EXERCISE DETAILS:
Exact copy, no pictures: return all the data below as written.

[Start of Attachment]

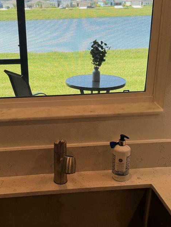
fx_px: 303
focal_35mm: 46
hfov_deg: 31.3
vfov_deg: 41.2
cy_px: 120
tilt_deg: -20.2
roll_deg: +0.7
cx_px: 56
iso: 80
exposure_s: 1/363
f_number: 1.78
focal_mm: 6.76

[End of Attachment]

RESPONSE BELOW:
fx_px: 303
focal_35mm: 46
hfov_deg: 31.3
vfov_deg: 41.2
cy_px: 120
tilt_deg: -20.2
roll_deg: +0.7
cx_px: 56
iso: 80
exposure_s: 1/363
f_number: 1.78
focal_mm: 6.76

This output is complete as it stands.